━━━━━ Reading passage
The name Henrietta Lacks may not mean an awful lot to some people but in reality it should be one of the most famous names in history. Lacks is responsible for revolutionising modern medicine and contributing to every recent major medical breakthrough from vaccines for polio, HPV and the flu-shot; to IVF and treatments for cancer and AIDs. The Immortal Life of Henrietta Lacks is an excellent bio-pic that gives some long-overdue credit to where it is due.
This film is based on the best-selling non-fiction book of the same name by science journalist, Rebecca Skloot. In this telemovie she is portrayed by our very own Rose Byrne who gives quite a measured and mature performance. Oprah Winfrey also stars and serves as the executive producer. Winfrey plays Deborah Lacks, the youngest daughter of Henrietta. Deborah is an interesting character who can be quite rough and erratic but ultimately she is just trying to discover who her mother really was and use this knowledge as a means of understanding her own identity.
Prior to 1951 scientists had struggled to successfully grow human cells in the laboratory. Enter Henrietta Lacks (Hamilton’s Renée Elise Goldsberry), a poor tobacco farmer and the grandchild of slaves. In 1951 shortly after Lacks had given birth to Deborah she was diagnosed with an aggressive form of cervical cancer. Lacks struggled to find a place to treat her disease in this time of racial segregation.
━━━━━━━━━━
Copy out the full review of The Immortal Life of Henrietta Lacks above, word for word. The entries that follow are separate material and have nothing to do with the review above.
━━━━━ Material supplied
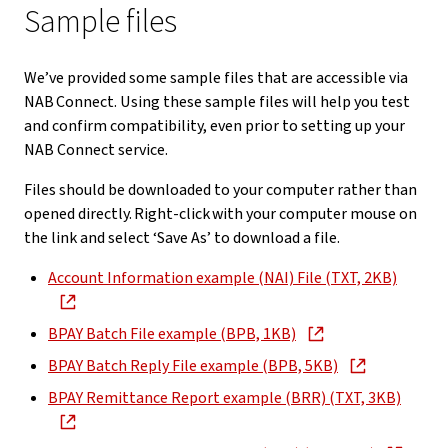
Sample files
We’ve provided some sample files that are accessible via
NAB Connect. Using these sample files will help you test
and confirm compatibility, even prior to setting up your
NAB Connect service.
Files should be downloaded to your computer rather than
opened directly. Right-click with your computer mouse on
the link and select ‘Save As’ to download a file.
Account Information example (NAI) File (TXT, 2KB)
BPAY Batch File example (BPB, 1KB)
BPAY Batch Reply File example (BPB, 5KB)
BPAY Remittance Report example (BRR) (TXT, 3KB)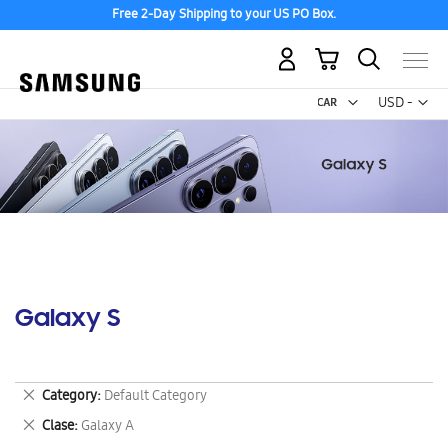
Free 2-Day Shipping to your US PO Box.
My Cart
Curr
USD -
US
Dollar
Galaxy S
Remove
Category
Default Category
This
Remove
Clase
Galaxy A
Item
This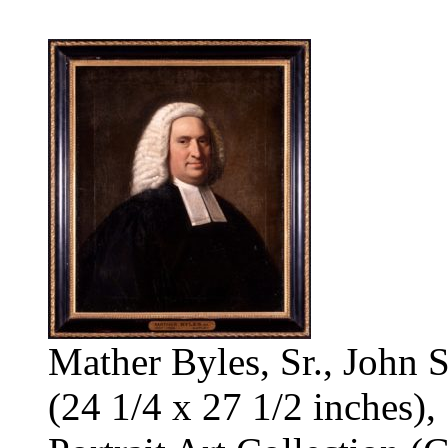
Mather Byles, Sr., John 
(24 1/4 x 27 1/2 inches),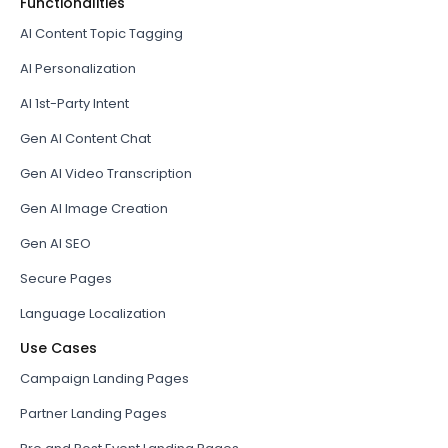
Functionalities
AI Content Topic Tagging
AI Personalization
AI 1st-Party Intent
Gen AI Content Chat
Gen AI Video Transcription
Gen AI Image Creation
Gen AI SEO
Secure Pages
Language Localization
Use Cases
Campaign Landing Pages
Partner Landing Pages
━━━━━━━━━━
━━━━━ Material supplied
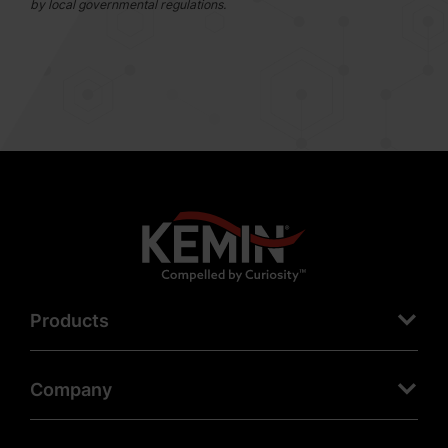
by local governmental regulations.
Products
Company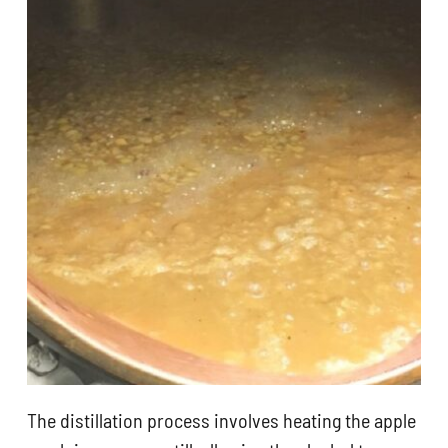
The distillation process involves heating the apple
━━━━━━━━━━
━━━━━ Material supplied
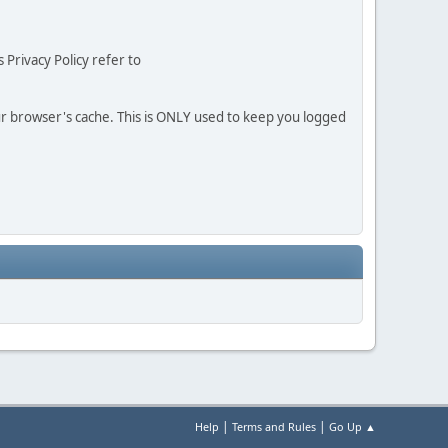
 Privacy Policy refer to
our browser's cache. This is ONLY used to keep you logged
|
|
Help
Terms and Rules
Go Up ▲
━━━━━━━━━━
- _Task result_
The name Henrietta Lacks may not mean an awful lot to some people but in reality it should be one of the most famous names in history. Lacks is responsible for revolutionising modern medicine and contributing to every recent major medical breakthrough from vaccines for polio, HPV and the flu-shot; to IVF and treatments for cancer and AIDs. The Immortal Life of Henrietta Lacks is an excellent bio-pic that gives some long-overdue credit to where it is due.
This film is based on the best-selling non-fiction book of the same name by science journalist, Rebecca Skloot. In this telemovie she is portrayed by our very own Rose Byrne who gives quite a measured and mature performance. Oprah Winfrey also stars and serves as the executive producer. Winfrey plays Deborah Lacks, the youngest daughter of Henrietta. Deborah is an interesting character who can be quite rough and erratic but ultimately she is just trying to discover who her mother really was and use this knowledge as a means of understanding her own identity.
Prior to 1951 scientists had struggled to successfully grow human cells in the laboratory. Enter Henrietta Lacks (Hamilton’s Renée Elise Goldsberry), a poor tobacco farmer and the grandchild of slaves. In 1951 shortly after Lacks had given birth to Deborah she was diagnosed with an aggressive form of cervical cancer. Lacks struggled to find a place to treat her disease in this time of racial segregation.